TASK GOAL: Please list every line in the records below that contains the word "second".

EXERCISE MATERIAL:
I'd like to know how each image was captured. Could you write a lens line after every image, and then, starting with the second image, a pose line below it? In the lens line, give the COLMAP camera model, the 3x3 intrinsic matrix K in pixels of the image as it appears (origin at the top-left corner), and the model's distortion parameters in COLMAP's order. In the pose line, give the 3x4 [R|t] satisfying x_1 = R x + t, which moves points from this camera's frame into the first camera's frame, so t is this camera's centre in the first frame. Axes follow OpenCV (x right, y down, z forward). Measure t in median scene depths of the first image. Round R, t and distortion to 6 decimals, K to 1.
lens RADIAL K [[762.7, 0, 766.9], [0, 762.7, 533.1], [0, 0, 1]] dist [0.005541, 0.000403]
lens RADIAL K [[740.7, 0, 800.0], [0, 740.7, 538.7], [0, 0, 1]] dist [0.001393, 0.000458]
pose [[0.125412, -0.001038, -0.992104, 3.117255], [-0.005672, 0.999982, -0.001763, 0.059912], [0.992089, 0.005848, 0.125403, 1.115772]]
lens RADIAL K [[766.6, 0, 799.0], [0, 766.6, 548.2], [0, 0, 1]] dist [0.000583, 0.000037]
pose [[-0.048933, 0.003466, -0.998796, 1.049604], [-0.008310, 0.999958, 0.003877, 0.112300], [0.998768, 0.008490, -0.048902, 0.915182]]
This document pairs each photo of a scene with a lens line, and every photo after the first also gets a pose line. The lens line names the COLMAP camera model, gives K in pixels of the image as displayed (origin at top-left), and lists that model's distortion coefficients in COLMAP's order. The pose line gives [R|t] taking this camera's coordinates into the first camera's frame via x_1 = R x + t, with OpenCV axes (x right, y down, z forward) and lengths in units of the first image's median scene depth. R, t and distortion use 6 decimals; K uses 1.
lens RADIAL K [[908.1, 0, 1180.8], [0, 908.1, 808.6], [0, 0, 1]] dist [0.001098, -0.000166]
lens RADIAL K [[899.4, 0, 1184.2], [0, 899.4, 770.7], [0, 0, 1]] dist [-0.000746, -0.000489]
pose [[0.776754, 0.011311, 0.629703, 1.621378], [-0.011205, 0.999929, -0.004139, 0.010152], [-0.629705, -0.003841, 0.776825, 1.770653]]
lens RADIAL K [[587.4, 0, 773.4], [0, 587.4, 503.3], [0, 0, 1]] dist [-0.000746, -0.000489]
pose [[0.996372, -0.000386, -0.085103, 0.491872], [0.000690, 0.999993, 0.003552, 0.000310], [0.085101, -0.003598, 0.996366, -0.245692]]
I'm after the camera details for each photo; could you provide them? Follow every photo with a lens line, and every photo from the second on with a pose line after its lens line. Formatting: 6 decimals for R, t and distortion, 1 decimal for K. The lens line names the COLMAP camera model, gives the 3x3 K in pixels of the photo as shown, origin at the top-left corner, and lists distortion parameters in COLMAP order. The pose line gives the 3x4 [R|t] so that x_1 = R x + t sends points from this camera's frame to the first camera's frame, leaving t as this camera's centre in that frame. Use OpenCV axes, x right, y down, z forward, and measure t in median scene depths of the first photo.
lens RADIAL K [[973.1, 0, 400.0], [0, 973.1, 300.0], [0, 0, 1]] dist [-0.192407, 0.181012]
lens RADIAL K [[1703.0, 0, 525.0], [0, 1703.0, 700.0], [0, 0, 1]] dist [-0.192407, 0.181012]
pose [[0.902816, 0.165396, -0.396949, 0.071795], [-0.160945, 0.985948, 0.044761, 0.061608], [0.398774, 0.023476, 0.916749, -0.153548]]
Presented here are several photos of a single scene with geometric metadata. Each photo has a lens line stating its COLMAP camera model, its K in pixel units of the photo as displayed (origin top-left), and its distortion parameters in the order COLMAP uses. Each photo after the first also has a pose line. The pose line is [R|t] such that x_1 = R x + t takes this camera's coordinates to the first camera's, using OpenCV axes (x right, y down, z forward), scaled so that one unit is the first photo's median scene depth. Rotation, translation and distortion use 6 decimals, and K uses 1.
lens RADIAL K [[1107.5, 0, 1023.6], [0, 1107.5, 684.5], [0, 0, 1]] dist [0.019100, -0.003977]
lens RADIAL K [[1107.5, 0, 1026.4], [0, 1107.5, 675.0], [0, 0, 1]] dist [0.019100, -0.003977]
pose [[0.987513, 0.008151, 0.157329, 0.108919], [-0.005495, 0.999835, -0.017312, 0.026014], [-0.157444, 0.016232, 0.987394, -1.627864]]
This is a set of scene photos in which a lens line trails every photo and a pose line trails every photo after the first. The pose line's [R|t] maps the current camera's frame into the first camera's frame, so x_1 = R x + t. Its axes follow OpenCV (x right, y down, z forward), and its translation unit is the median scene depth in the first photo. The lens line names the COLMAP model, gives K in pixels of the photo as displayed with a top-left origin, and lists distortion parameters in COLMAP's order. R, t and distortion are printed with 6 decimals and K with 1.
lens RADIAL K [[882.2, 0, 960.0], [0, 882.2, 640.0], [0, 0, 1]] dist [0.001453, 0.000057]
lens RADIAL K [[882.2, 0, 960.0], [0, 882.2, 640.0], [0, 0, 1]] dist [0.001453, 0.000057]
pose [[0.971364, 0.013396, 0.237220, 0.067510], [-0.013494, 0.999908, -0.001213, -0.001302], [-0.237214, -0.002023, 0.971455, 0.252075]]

RESPONSE TO THE TASK:
I'd like to know how each image was captured. Could you write a lens line after every image, and then, starting with the second image, a pose line below it? In the lens line, give the COLMAP camera model, the 3x3 intrinsic matrix K in pixels of the image as it appears (origin at the top-left corner), and the model's distortion parameters in COLMAP's order. In the pose line, give the 3x4 [R|t] satisfying x_1 = R x + t, which moves points from this camera's frame into the first camera's frame, so t is this camera's centre in the first frame. Axes follow OpenCV (x right, y down, z forward). Measure t in median scene depths of the first image. Round R, t and distortion to 6 decimals, K to 1.
I'm after the camera details for each photo; could you provide them? Follow every photo with a lens line, and every photo from the second on with a pose line after its lens line. Formatting: 6 decimals for R, t and distortion, 1 decimal for K. The lens line names the COLMAP camera model, gives the 3x3 K in pixels of the photo as shown, origin at the top-left corner, and lists distortion parameters in COLMAP order. The pose line gives the 3x4 [R|t] so that x_1 = R x + t sends points from this camera's frame to the first camera's frame, leaving t as this camera's centre in that frame. Use OpenCV axes, x right, y down, z forward, and measure t in median scene depths of the first photo.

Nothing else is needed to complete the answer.